Two new research reports shed light on what your apps are finding out about you -- and what information they're sharing with other people.

According to survey results out Tuesday from the Pew Research Center, apps in the Google Play Store ask for a total of 235 different types of permissions before they can be installed on your device. While most (165) allowed the app access to your device's hardware -- for instance, the camera or vibrate function -- 70 of these permissions granted access to personal information such as your GPS location and contacts list.

"Once that permission is granted, the apps can amass insights from the data collected by the apps on things such as the physical activities and movements of users, their browsing and media-use habits, their social media use and their personal networks, the photos and videos they shoot and share, and their core communications," the report said.

On average, apps required that users grant five permissions. The most common ones give access to your smartphone's Internet connection.

Communications and business apps, including Skype, Snapchat, Adobe Reader and Google Docs, required the largest number of permissions.

Pew looked at apps in Google's app store (between June and Sept. 2014) because they are fairly representative of the app universe, being available for 45 percent of all smartphones owned by Americans, and because Google shares more information about app data -- more than, say, Apple, which tends to play everything very close to the vest.

The latest version of Android, Marshmallow, released in Sept. on Google Nexus phones, gives users more control over permissions, by having only basic permissions required up front in order to download an app, and putting others on an as-needed basis, so users can deny or allow permissions individually.

What users can't control however, is how the information they grant access to is ultimately put to use -- beyond the functionality of a given app.

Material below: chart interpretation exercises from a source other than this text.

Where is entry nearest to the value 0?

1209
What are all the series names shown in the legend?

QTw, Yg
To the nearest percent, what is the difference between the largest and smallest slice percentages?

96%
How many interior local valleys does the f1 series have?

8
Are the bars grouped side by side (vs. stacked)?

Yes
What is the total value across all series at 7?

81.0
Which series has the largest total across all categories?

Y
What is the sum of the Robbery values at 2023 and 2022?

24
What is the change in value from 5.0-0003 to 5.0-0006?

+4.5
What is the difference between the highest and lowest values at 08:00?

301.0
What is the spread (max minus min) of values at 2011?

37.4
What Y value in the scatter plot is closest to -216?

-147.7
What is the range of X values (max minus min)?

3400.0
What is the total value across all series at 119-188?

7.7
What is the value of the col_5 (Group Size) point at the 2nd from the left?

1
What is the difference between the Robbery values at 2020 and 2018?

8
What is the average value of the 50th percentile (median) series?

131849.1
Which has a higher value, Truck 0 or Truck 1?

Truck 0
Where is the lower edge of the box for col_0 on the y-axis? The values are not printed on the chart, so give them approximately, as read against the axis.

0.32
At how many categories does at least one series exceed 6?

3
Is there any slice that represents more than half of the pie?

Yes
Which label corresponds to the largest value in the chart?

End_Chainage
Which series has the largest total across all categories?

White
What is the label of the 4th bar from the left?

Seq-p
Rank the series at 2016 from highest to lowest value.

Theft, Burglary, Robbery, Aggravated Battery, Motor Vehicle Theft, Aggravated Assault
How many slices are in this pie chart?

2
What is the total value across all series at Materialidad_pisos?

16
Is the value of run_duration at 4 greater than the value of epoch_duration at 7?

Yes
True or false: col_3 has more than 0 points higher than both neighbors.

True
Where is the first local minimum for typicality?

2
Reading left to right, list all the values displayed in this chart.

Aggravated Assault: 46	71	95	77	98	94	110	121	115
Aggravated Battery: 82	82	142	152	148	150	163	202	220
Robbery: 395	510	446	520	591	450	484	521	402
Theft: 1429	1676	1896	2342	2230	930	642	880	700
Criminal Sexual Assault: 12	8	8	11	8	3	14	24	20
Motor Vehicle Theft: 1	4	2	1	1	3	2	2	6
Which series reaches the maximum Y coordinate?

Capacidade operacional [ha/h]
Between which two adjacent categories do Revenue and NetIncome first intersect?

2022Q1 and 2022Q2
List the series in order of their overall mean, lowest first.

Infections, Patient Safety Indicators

A research study published in the Journal of Technology Science Oct. 30 found that Android apps are more likely to share your personal information with third parties than iOS apps for Apple devices -- and that they don't need visible permission requests to do so.

The study found that 73 percent of Android apps share "potentially sensitive data," such as name and email address, with outside entities, while 16 percent of iOS apps do. What's more, Android sends that information to more places: 3.1 third-party sites, versus 2.6 for the average iOS app.

Forty-seven percent of Apple apps, however, hand over location data, including your GPS coordinates, compared with only a third of Android apps.